_Work request_: Pictures excluded, return every entry exactly, please.

_Source data_:

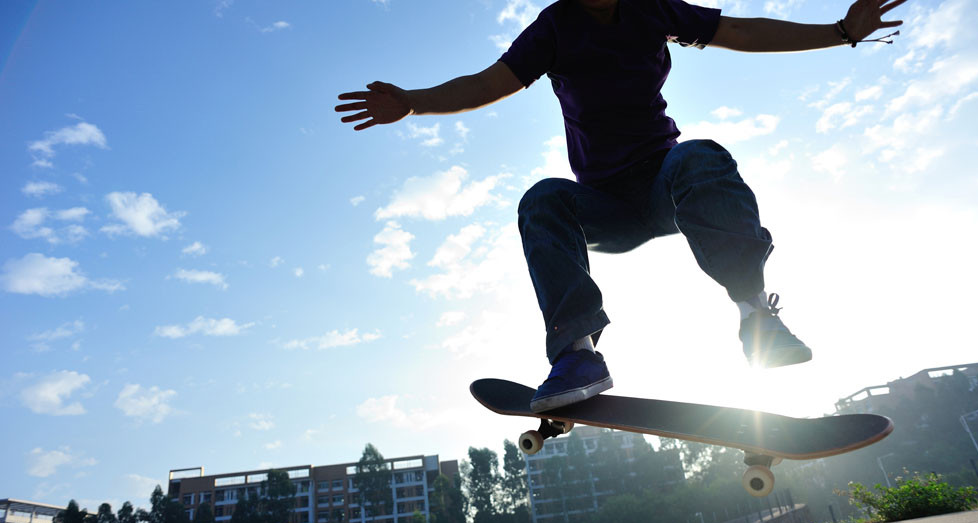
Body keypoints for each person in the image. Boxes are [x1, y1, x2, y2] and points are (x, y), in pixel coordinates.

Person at [336, 0, 906, 412]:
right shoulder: (556, 27)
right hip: (602, 206)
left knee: (700, 155)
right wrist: (412, 102)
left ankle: (756, 317)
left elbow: (739, 30)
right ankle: (577, 353)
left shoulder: (651, 9)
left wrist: (840, 31)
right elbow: (487, 83)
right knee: (543, 199)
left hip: (666, 184)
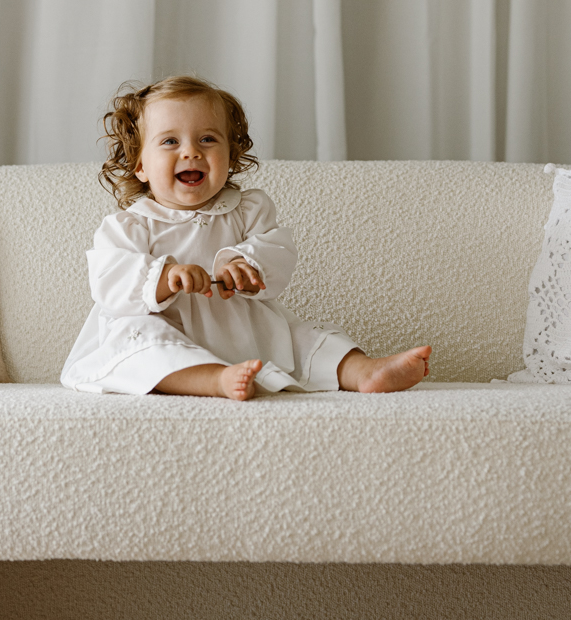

_Your response_:
Body keypoints for each person in the image. Boxes are [x1, y1, x2, y2] and points are (x, y), in pixel coordinates.

Person at [336, 0, 906, 412]:
right shoulder: (556, 27)
right hip: (602, 206)
left knee: (700, 155)
right wrist: (412, 102)
left ankle: (756, 317)
left elbow: (739, 30)
right ankle: (577, 353)
left shoulder: (651, 9)
left wrist: (840, 31)
right elbow: (487, 83)
right knee: (543, 199)
left hip: (666, 184)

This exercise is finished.